### 과제 안내
아래 모든 행의 줄을 빈 줄은 빼고 번호 목록으로 정리해 주세요. 그림 표시는 답에 넣지 마세요.

### 자료
__________

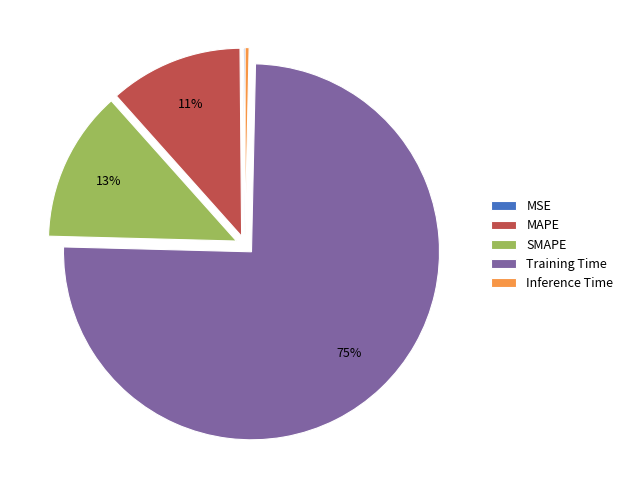

Combined, do Training Time and MAPE account for over 50%?

Yes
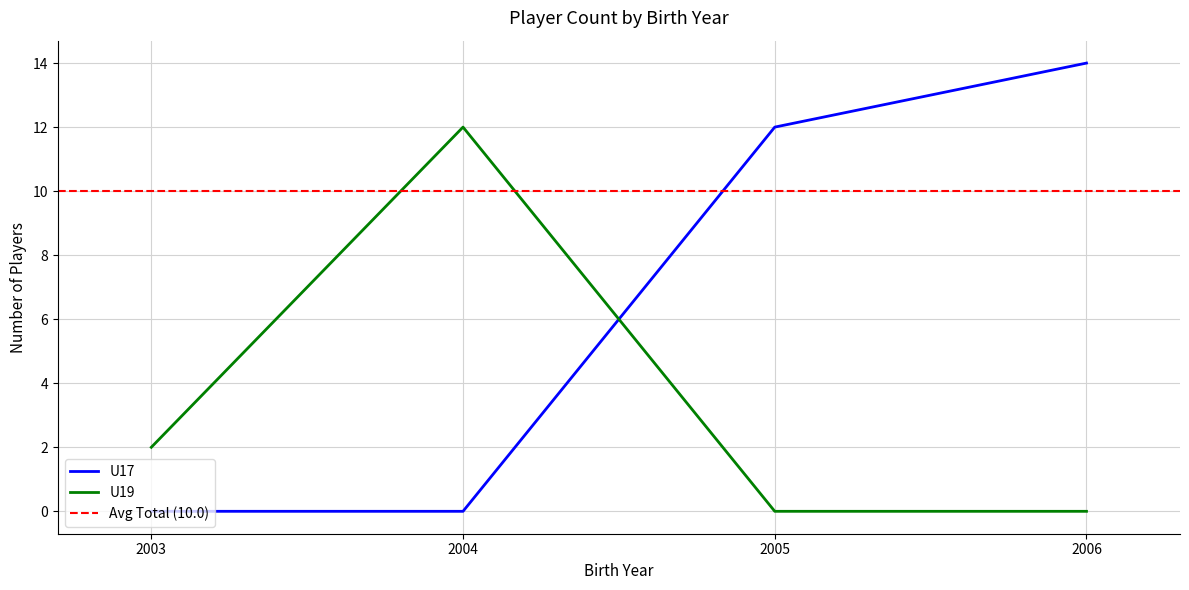

The U19 Count series shows 1.3 at 2005. True or false?

False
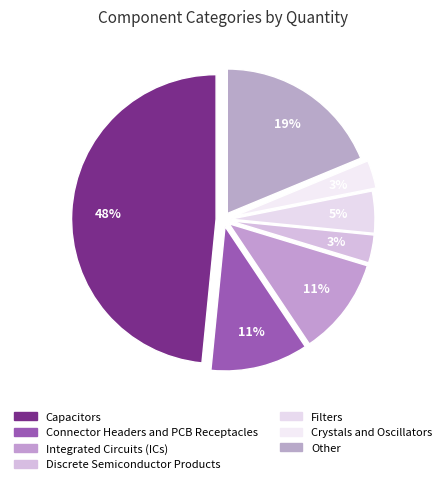

How many segments does this pie chart have?

7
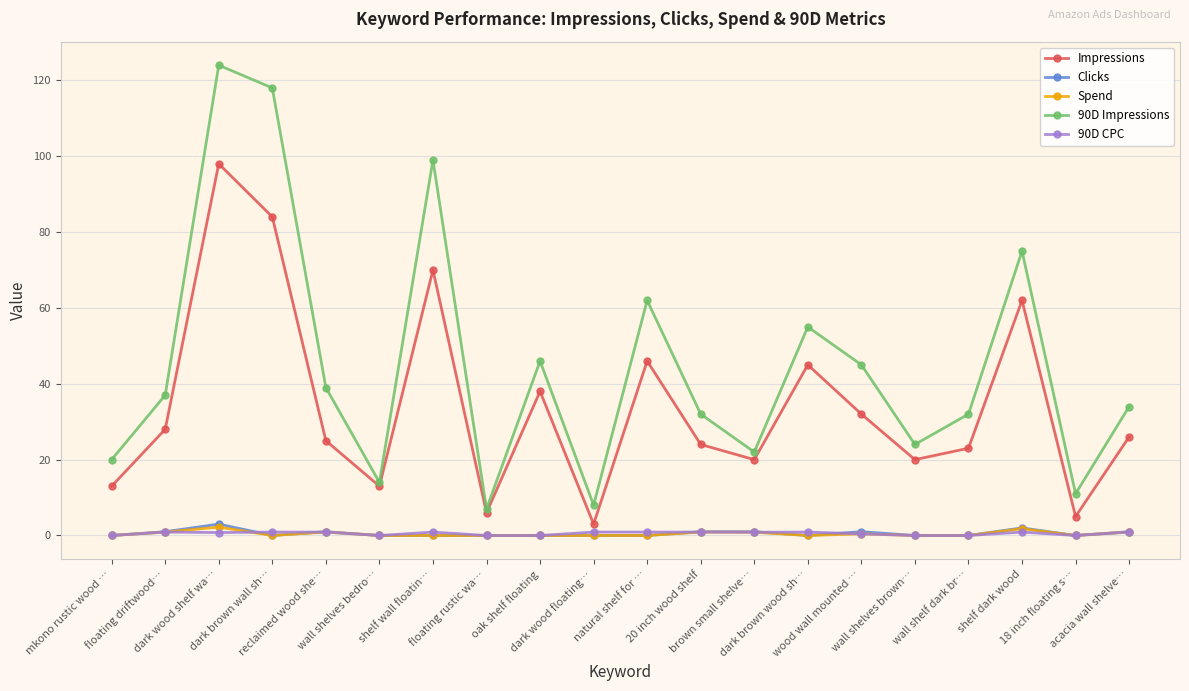

What are all the series names shown in the legend?

Impressions, Clicks, Spend, 90D Impressions, 90D CPC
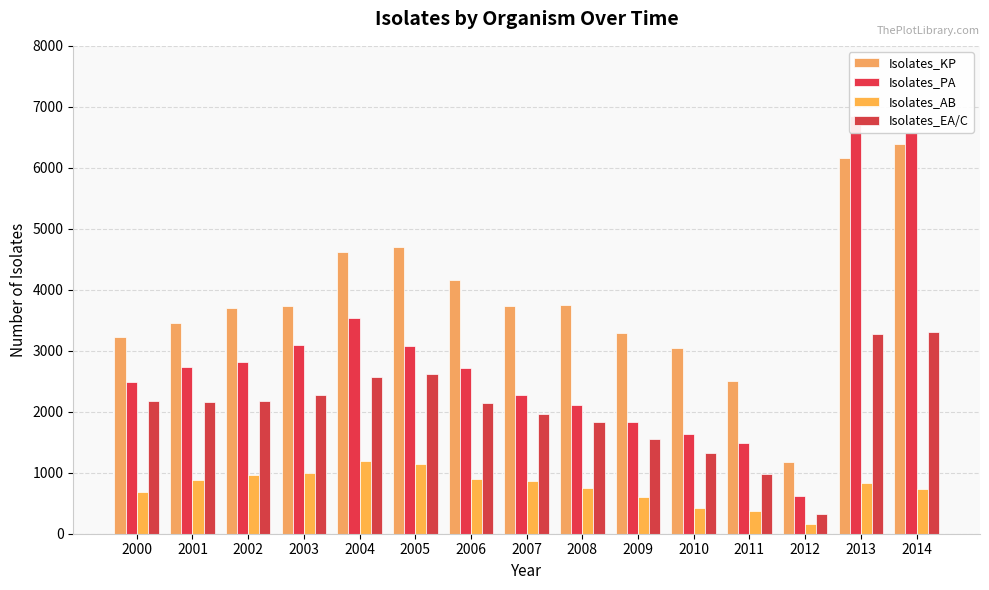

What is the value of the Isolates_AB bar at the 7th from the left?

890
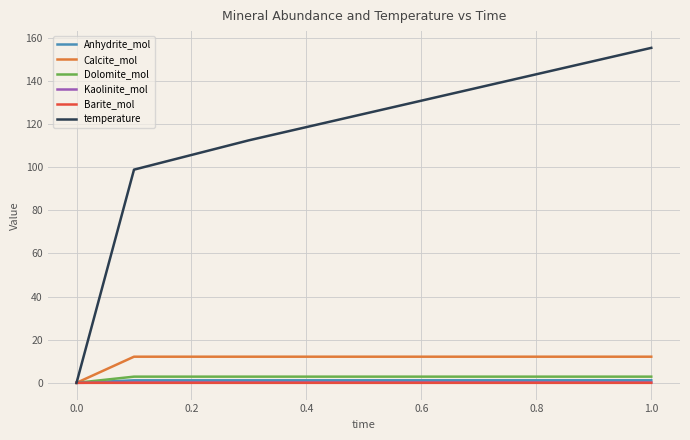

What are all the series names shown in the legend?

Anhydrite_mol, Calcite_mol, Dolomite_mol, Kaolinite_mol, Barite_mol, temperature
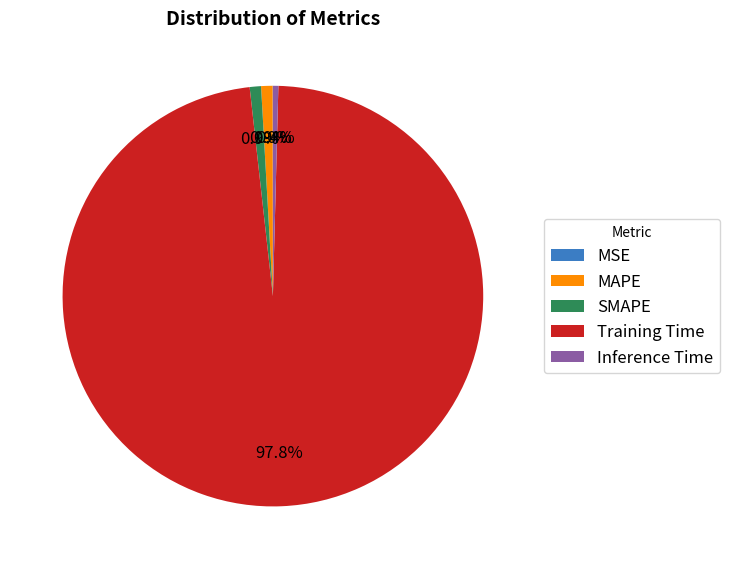

Is it true that SMAPE is 1% of the pie?

True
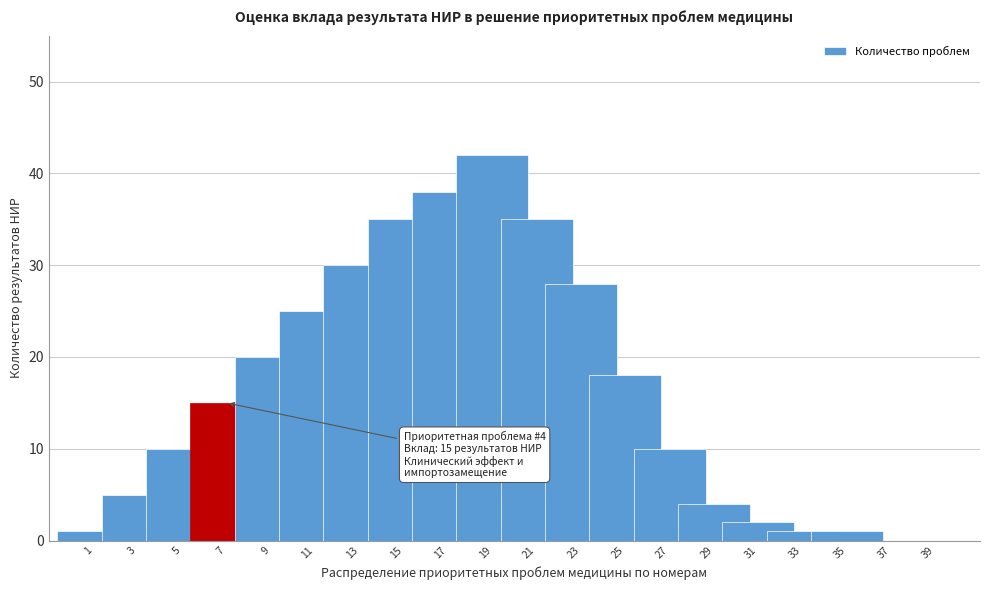

Reading left to right, extract all data points from this chart.

1=1	3=5	5=10	7=15	9=20	11=25	13=30	15=35	17=38	19=42	21=35	23=28	25=18	27=10	29=4	31=2	33=1	35=1	37=0	39=0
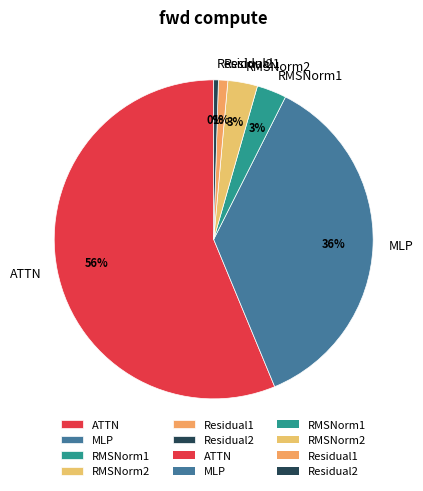

To the nearest percent, what percentage of the pie is RMSNorm2?

3%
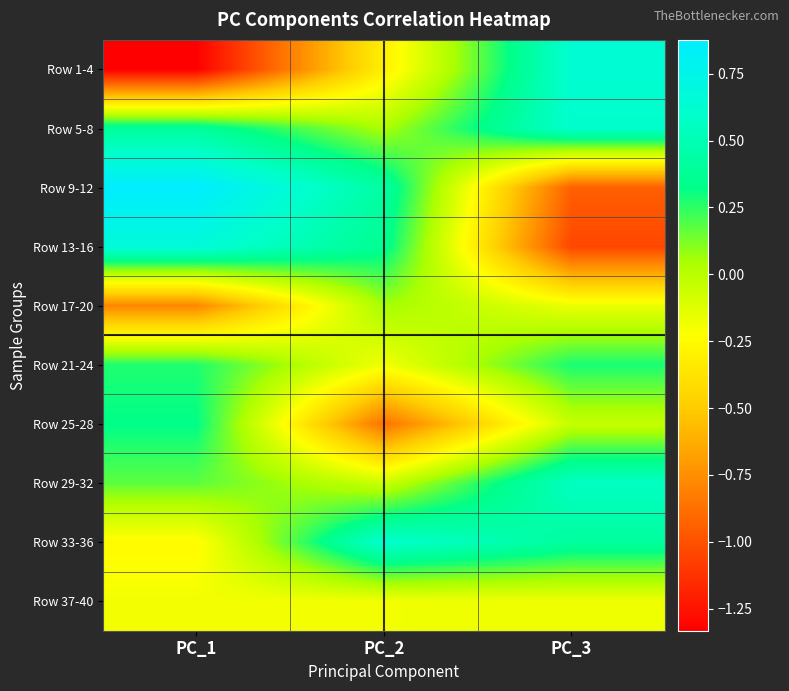

What is the spread (max minus min) of values at PC_3?

1.7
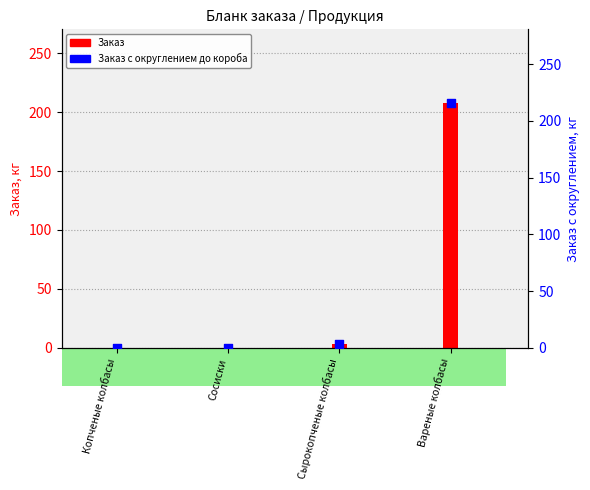

Which series reaches the maximum Y coordinate?

Заказ с округлением до короба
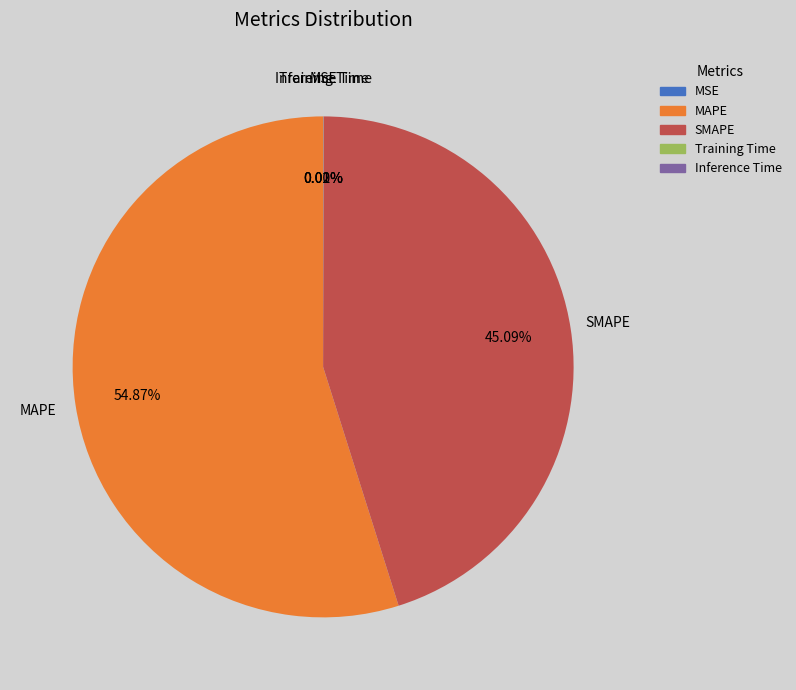

Is there any slice that represents more than half of the pie?

Yes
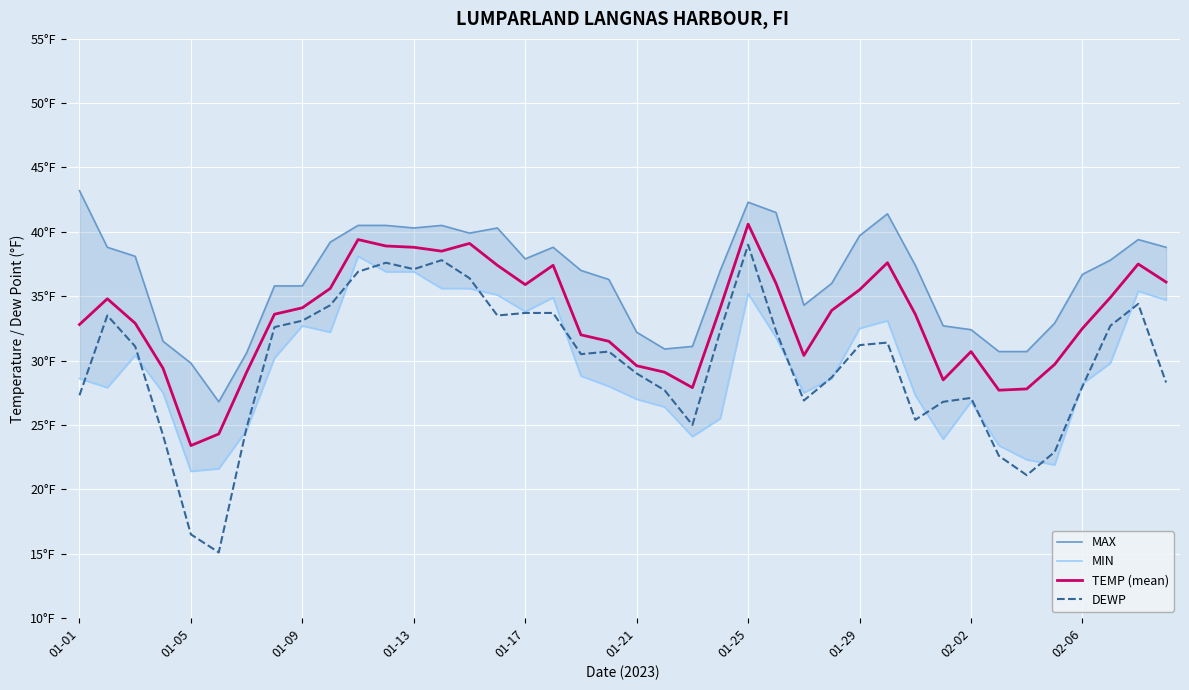

What is the highest value of the MAX series?

43.2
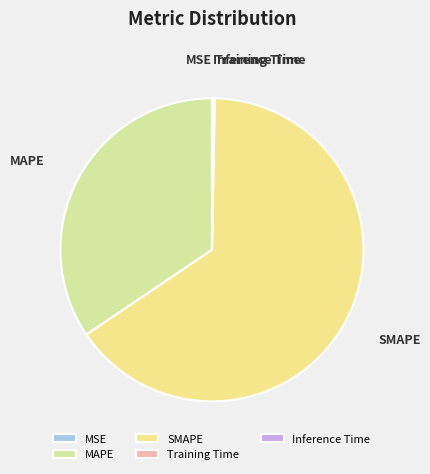

Between SMAPE and MAPE, which is larger?

SMAPE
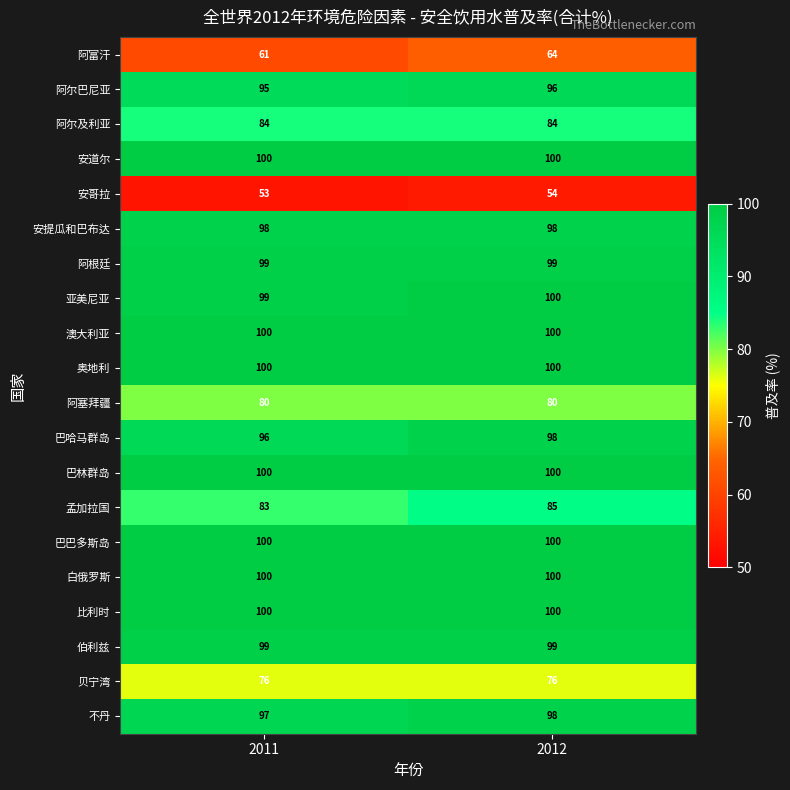

What is the approximate value of 阿尔巴尼亚 at 2012?

96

__________

### 과제 답
1. Combined, do Training Time and MAPE account for over 50%?
2. Yes
3. The U19 Count series shows 1.3 at 2005. True or false?
4. False
5. How many segments does this pie chart have?
6. 7
7. What are all the series names shown in the legend?
8. Impressions, Clicks, Spend, 90D Impressions, 90D CPC
9. What is the value of the Isolates_AB bar at the 7th from the left?
10. 890
11. What are all the series names shown in the legend?
12. Anhydrite_mol, Calcite_mol, Dolomite_mol, Kaolinite_mol, Barite_mol, temperature
13. Is it true that SMAPE is 1% of the pie?
14. True
15. Reading left to right, extract all data points from this chart.
16. 1=1	3=5	5=10	7=15	9=20	11=25	13=30	15=35	17=38	19=42	21=35	23=28	25=18	27=10	29=4	31=2	33=1	35=1	37=0	39=0
17. To the nearest percent, what percentage of the pie is RMSNorm2?
18. 3%
19. What is the spread (max minus min) of values at PC_3?
20. 1.7
21. Which series reaches the maximum Y coordinate?
22. Заказ с округлением до короба
23. Is there any slice that represents more than half of the pie?
24. Yes
25. What is the highest value of the MAX series?
26. 43.2
27. Between SMAPE and MAPE, which is larger?
28. SMAPE
29. What is the approximate value of 阿尔巴尼亚 at 2012?
30. 96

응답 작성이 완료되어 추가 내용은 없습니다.